It struck us as unspeakably sad that he would look back on his childhood experience in nature with such condescension.  It seems that each of us should have the right to enter nature with whatever level of knowledge we can bring to that experience.  Mr. Dumbacher has a Ph.D. degree.  Does he think a Ph.D. degree is required to appreciate nature?  Such a prerequisite would leave most of us out.  Don’t we have a right to enjoy nature too?

Burdened with too much knowledge

Trilium in Virginia
Trilium in Virginia

We will use our personal experience to present a contrarian viewpoint.  A few years ago we had the opportunity to drive the length of the Blue Ridge Highway from the Shenandoah Valley in northern Virginia to the heart of Tennessee.  Of course, we had many walks in the woods.  It was early spring.  The dogwoods were blooming.  The birds were actively starting their nesting season.  As much as we enjoy a walk in the woods here in California, there was even greater pleasure in those walks in the eastern woods because we have almost no knowledge of what is native or non-native there.  It was a great relief to be able to walk without passing judgment, as we have been taught to do in California.  There was no need to point fingers and declare that something “doesn’t belong there.”  We could accept the beauty of everything we saw on equal terms.  Ignorance was bliss.

Dogwood, Virginia
Dogwood, Virginia
Monarch caterpillar on milkweed.  Tilden Botanical Garden
Monarch caterpillar on milkweed. Tilden Botanical Garden

We will contrast that experience with a more recent experience in the East Bay Regional Park District Botanical Garden in Tilden Park.  We were taking a course in which several participants in the class were members of the California Native Plant Society.  You might think that a botanical garden in which solely natives are planted, would be a pleasant place for them to walk.  It wasn’t.  They were outraged by the few non-native “weeds” we saw.  They crawled over the plantings to pull the uninvited plants from their roots.  One was a lovely scarlet pimpernel, blooming in its bright coral amongst native plants in their dormant, brown phase.   Their destructive attitude detracted from our enjoyment of the garden.

The “tiny minority” myth

As the “restoration” projects in the Bay Area have become progressively more destructive, the public has become progressively more opposed to them.   Mr. Dumbacher calls us a “vocal minority” in his article.  He is mistaken.  We consistently outnumber native plant advocates (sometimes ten to one) whenever we have an opportunity to express our opinion in a public venue:  in public hearings, on petitions, during written public comment periods.  We are not a minority.

#### [Goals]
[a] Please list every public venue in which, according to the passage on native plant restoration, its writers outnumber native plant advocates.
[b] In the passage on native plant restoration, what season was it during the writers' drive along the Blue Ridge Highway?

#### [Collected data]
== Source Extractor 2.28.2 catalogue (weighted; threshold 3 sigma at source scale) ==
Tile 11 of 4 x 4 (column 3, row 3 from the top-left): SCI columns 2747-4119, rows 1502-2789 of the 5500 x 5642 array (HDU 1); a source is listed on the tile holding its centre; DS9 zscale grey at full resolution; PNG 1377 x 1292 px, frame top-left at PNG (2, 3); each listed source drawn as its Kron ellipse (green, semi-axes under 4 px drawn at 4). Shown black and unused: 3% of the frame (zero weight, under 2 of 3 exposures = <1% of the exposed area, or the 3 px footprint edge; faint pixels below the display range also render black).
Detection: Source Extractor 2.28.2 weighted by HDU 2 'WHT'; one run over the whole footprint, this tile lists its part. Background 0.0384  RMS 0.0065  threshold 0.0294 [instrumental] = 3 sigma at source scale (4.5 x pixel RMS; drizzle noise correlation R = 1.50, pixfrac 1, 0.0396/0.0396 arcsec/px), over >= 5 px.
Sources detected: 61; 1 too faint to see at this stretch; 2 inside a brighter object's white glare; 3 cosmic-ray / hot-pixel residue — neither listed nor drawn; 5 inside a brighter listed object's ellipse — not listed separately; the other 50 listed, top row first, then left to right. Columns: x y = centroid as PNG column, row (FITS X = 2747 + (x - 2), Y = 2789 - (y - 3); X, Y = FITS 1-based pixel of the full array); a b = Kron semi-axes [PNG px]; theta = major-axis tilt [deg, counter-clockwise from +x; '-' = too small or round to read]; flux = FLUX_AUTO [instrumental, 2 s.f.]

#### [Outputs by task]
[a] Public hearings, petitions, and written public comment periods.

[b] It was early spring.